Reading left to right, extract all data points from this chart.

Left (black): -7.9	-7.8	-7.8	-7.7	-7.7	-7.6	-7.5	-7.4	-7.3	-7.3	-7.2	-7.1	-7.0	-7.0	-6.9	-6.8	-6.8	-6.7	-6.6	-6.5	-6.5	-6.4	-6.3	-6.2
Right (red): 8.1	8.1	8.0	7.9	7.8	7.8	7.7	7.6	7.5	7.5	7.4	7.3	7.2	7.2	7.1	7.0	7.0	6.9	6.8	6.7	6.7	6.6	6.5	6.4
• • • •
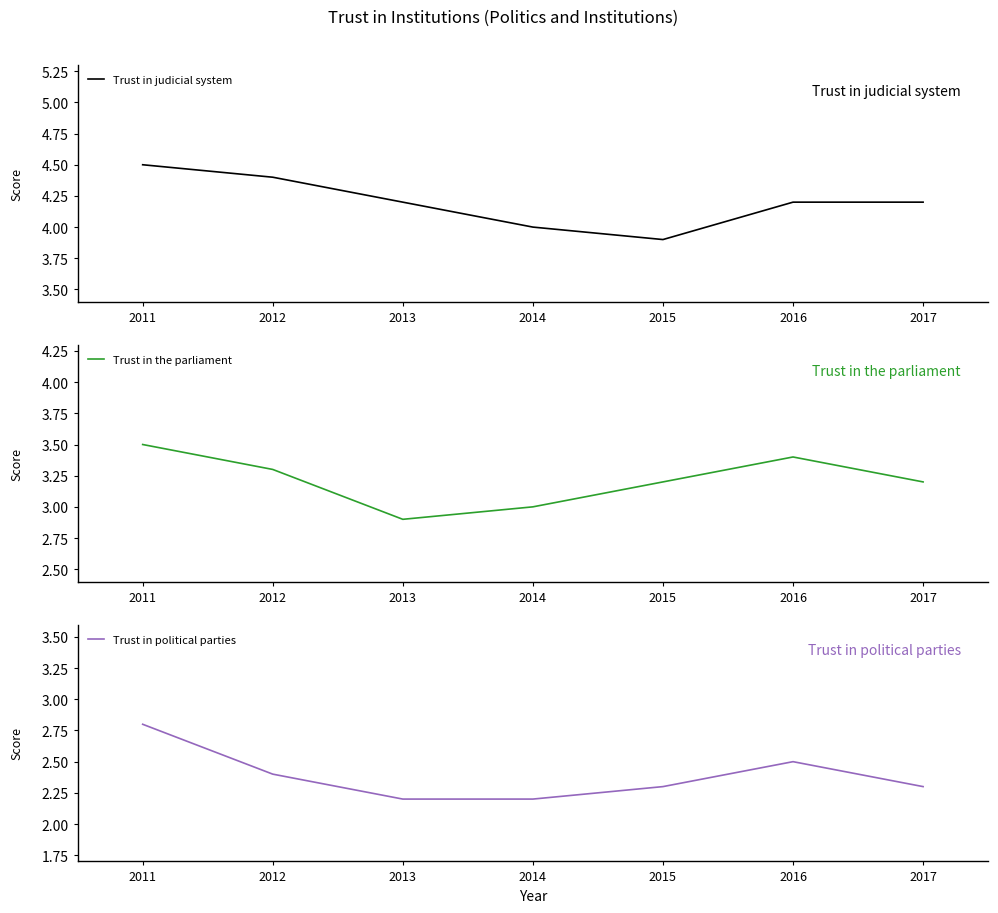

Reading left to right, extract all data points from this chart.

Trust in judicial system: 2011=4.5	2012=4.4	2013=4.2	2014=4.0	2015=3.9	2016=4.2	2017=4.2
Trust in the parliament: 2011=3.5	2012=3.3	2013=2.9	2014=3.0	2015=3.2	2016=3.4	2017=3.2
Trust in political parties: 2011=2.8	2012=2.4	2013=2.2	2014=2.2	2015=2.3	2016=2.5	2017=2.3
• • • •
Task brief
Lay out the lines from the one containing "Trust in judicial" to the one containing "Trust in political" as a numbered list, omitting blank lines.

Your response
1. Trust in judicial system: 2011=4.5	2012=4.4	2013=4.2	2014=4.0	2015=3.9	2016=4.2	2017=4.2
2. Trust in the parliament: 2011=3.5	2012=3.3	2013=2.9	2014=3.0	2015=3.2	2016=3.4	2017=3.2
3. Trust in political parties: 2011=2.8	2012=2.4	2013=2.2	2014=2.2	2015=2.3	2016=2.5	2017=2.3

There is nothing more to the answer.